Copy out exactly the lines below that run from the one holding "[328 474 358 510] (first image)" to the one holding "[485 419 534 469]", keeping both of those lines and no others.

──────── INFORMATION SUPPLIED ────────

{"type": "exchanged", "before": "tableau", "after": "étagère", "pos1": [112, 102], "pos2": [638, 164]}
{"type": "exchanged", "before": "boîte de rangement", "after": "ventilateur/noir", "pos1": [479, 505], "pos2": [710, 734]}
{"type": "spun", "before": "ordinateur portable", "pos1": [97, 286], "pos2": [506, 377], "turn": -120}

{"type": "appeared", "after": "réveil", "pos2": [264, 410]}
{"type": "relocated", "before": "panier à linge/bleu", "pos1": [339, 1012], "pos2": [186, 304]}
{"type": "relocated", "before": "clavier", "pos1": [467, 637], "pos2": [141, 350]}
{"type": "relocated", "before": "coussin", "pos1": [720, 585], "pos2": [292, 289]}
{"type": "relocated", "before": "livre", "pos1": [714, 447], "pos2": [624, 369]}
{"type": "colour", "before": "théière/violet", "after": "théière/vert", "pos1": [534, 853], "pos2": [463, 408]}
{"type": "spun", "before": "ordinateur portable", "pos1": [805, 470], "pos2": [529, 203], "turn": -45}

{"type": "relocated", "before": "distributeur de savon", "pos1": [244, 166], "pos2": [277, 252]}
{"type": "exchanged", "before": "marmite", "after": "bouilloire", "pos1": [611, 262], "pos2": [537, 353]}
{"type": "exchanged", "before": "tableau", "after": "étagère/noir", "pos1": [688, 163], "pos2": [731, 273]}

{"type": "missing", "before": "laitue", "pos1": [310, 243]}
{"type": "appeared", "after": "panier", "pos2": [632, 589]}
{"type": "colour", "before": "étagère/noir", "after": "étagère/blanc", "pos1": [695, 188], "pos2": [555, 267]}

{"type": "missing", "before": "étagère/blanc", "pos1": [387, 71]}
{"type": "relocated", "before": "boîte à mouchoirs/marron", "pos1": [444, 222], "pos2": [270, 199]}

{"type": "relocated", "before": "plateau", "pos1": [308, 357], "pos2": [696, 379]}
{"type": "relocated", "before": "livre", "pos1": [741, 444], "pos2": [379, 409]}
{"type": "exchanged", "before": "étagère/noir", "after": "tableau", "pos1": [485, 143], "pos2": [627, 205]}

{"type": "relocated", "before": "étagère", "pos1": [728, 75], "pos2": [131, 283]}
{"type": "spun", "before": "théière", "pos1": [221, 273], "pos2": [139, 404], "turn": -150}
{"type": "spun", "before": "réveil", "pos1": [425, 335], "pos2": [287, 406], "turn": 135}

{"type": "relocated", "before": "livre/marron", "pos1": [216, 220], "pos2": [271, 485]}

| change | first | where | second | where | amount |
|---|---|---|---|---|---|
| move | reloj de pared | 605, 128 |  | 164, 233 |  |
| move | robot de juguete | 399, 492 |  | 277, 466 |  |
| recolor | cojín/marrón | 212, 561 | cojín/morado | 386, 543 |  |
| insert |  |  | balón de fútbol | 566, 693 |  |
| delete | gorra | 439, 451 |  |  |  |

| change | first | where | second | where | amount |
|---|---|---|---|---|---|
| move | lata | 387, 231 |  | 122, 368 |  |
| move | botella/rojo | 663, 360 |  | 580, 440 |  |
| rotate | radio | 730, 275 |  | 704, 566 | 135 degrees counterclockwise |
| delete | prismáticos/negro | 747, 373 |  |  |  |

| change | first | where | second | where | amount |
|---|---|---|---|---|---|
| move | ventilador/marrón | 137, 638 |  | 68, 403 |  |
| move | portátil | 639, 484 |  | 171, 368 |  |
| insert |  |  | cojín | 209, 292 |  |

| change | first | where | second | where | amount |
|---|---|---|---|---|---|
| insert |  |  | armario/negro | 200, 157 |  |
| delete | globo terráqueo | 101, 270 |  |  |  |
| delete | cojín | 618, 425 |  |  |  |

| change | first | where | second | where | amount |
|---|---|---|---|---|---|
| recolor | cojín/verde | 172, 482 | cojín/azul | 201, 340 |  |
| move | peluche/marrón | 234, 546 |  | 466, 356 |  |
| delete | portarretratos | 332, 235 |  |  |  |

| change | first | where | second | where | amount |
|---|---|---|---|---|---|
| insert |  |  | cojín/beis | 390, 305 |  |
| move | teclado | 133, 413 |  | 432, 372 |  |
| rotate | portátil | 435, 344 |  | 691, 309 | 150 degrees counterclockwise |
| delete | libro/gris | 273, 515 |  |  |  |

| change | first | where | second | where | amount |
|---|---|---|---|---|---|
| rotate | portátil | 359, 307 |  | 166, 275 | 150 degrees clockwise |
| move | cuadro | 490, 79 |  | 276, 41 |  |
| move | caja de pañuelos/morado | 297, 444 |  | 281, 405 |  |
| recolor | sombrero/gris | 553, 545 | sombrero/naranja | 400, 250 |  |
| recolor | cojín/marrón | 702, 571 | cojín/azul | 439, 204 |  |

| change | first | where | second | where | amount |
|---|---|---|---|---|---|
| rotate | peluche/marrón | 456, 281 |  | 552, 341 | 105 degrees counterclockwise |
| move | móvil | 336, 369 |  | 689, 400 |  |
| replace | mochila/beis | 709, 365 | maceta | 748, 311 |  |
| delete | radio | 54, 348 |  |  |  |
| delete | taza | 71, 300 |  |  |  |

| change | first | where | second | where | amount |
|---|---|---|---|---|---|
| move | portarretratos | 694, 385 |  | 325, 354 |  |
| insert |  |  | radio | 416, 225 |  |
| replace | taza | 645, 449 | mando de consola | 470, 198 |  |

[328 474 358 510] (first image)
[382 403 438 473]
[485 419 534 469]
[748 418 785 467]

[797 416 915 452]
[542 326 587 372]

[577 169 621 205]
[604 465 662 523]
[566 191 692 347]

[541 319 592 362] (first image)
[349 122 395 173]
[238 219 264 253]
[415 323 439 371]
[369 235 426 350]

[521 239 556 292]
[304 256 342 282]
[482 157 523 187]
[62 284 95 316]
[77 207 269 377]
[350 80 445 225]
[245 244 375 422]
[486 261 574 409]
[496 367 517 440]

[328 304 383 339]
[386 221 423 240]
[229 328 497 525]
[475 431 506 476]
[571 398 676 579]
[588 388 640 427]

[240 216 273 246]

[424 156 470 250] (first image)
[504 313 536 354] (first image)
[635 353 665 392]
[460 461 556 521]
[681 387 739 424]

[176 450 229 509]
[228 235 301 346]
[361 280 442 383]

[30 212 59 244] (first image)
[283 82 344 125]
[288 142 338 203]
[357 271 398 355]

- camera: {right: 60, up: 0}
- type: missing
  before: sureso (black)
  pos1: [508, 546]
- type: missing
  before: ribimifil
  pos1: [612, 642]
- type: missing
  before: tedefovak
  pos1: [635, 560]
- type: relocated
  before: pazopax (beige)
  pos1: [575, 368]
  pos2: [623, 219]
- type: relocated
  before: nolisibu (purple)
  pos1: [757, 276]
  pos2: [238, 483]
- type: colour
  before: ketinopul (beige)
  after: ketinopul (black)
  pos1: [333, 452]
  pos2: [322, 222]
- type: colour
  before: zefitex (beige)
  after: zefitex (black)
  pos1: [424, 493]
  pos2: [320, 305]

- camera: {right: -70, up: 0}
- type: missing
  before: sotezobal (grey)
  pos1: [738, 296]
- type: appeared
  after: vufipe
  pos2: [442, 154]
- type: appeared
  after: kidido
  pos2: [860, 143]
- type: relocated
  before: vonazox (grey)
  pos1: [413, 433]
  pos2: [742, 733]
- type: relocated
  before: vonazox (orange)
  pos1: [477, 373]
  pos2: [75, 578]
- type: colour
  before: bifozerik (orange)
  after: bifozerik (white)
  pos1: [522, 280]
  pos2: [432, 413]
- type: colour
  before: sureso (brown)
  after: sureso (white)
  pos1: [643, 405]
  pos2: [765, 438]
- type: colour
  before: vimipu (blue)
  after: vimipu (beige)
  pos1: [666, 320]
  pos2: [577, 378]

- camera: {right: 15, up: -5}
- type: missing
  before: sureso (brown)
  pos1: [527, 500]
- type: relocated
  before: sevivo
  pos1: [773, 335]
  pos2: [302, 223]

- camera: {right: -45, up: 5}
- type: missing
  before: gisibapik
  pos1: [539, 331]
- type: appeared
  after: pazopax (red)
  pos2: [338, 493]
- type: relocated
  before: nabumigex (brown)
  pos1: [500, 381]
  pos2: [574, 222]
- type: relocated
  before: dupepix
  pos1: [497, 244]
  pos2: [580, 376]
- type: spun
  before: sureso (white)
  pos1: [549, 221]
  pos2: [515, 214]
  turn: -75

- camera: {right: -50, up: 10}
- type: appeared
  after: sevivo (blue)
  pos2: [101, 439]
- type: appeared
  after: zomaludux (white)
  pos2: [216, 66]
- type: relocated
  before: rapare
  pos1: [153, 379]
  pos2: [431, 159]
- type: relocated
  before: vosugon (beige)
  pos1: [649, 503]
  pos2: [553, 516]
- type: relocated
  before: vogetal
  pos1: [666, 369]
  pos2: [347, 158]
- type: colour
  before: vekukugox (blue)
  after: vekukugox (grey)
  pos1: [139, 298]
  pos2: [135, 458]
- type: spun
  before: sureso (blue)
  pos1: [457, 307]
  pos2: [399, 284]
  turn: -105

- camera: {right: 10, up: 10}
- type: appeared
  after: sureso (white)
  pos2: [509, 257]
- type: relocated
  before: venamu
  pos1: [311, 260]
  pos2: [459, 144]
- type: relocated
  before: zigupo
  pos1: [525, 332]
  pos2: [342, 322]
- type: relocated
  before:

────────

SOLUTION TO THIS PROBLEM
[328 474 358 510] (first image)
[382 403 438 473]
[485 419 534 469]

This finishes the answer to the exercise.